I don't know the move you mean but anyone can miss anything. That in fact is one of the things that is what makes chess interesting. That is what makes it a game full of uncertainties. It is error which makes chess interesting.
|Mar-27-18|| ||hoodrobin: <technical draw:I've been on this site for a hundred years and I think that sometimes I post a lot but I have never seen that warning. I guess it must be posts on a single page that warrants the warning.> |
Are we sure, first of all, that it really exists?
|Mar-27-18|| ||ChessHigherCat: Roughly speaking, that "too many posts" warning is based on the number of posts per unit time, but there's also a "zing factor" that makes allowance for unusually interesting content, and a "gong" factor that is triggered when CG's lab mice die of boredom.|
|Mar-27-18|| ||Ulhumbrus: <devere: According to Stockfish 31...e4? was the losing move, and instead the brilliant ...Nxb4!! 32.cxb4 Rd4 equalizes for Black.|
The continuation might be 33.Kh3 Qg5 34.f6+ Kh8 35.Bd1 Rg8 36.Ng2 Rf4 37.Rxe5 Rxf2 38.Bxg5 Bd4 39.Bh4 Rf1 40.Re1 Rxe1 41.Nxe1 Bxa1 with a very slight edge for Black. I am doubtful that any human who ever played chess is capable of seeing all that with a clock ticking.> This suggests that if a sacrificial attack appears to be failing, it is necessary, as Alekhine put it, to invest more in the business
|Mar-27-18|| ||AylerKupp: <<rogge> You and others are right, I stand corrected. I didn't consider Ding Liren's results against Mamedyarov, just his head-to-head against Caruana.>|
After sleeping on it, I'm not sure whether if Caruana, Ding Liren, and Mamedyarov tie with an 8.0/14 score that Ding Liren wins the tournament. The first tiebreaker under section 3.7.a) says "The results of the games between the players involved in the tie." This can be interpreted, at least by me, in one of two ways:
1. You add the <total> results among the 3 players involved in the tie. The results of Caruana / Ding Liren were 1/2-1/2, and 1/2-1/2 with 1.0 points for Caruana and 1.0 points for Ding Liren. The results of Caruana / Mamedyarov were also 1/2-1/2, and 1/2-1/2 with 1.0 points for Caruana and 1.0 points for Mamedyarov. The results of Ding Liren / Mamedyarov were 1/2-1/2, and 0 - 1 with 1.5 points for Ding Liren and 0.5 points for Mamedyarov. That gives Ding Liren a total of 2.5 points, Caruana 2.0 points, and Mamedyarov 1.5 points. This is the interpretation that you and others have had, and since it gives Ding Liren the greatest number of points so he's declared the winner based on tiebreaker #1.
2. You look at the <individual> results among the three players. Ding Liren scored 1.5 points in his games against Mamedyarov so Mamedyarov is eliminated. But Ding Liren and Caruana both scored 1.0 points in <their> encounter, so we then go on to tiebreaker #2. This was my original interpretation.

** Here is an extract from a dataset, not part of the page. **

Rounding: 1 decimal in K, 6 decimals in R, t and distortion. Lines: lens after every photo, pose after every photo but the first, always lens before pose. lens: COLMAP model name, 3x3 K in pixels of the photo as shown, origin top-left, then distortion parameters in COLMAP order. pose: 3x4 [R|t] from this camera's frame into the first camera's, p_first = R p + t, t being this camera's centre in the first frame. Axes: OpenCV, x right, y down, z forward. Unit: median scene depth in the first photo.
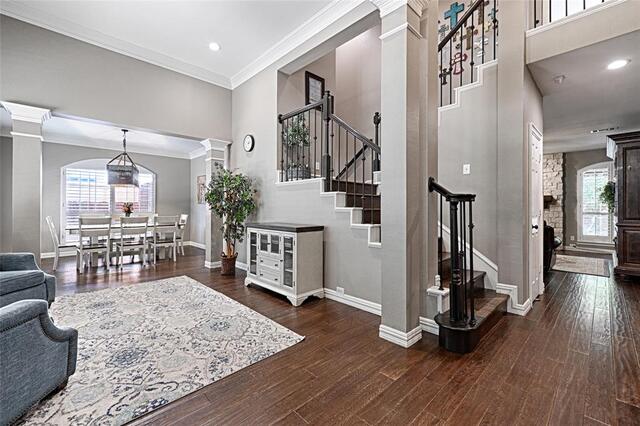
lens RADIAL K [[265.6, 0, 321.6], [0, 265.6, 208.9], [0, 0, 1]] dist [0.015226, 0.000236]
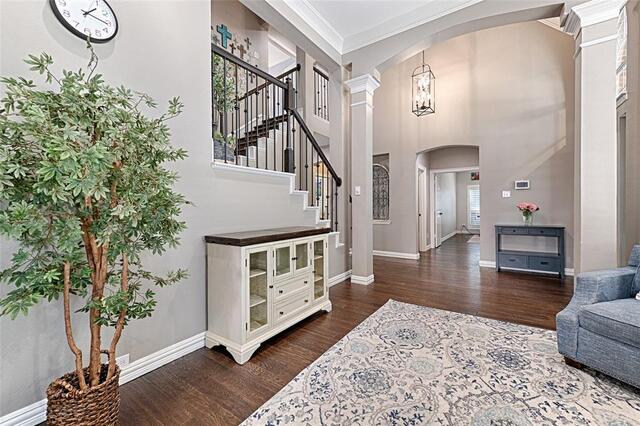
lens RADIAL K [[265.6, 0, 321.6], [0, 265.6, 208.9], [0, 0, 1]] dist [0.015226, 0.000236]
pose [[-0.183812, -0.007722, 0.982931, -1.332404], [0.013180, 0.999860, 0.010320, -0.005135], [-0.982873, 0.014852, -0.183684, 1.576896]]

And tiebreaker #2 is thankfully clear, "the total number of wins in the tournament of every player (remaining) involved in the tie." And here Caruana had 4 wins vs. Ding Liren's 2 wins so Caruana is declared the winner based on tiebreaker #2.
I just don't know what FIDE's intent and interpretation of tie breaker #1 is. Leave it to FIDE to make the description ambiguous.
|Mar-27-18|| ||PJs Studio: Sadly, Ruben Fine didn’t compete in AVRO and went into the mental health field instead. He was arguably the strongest chess player on the planet when he jumped ship for a far easier vocation. 😉|
|Mar-27-18|| ||PJs Studio: Sorry, I stand corrected. Fine played in AVRO and tied for first(!) He skipper the candidates tournament in 1948 which he COULD have won. |
He did retire from international play in ‘48 not ‘38
|Mar-31-18|| ||Penguincw: I see a lot of times in a tournament, whenever the player in first faces the player in last (and especially with white), black tends to win.|
Not here though, as Caruana beats Aronian.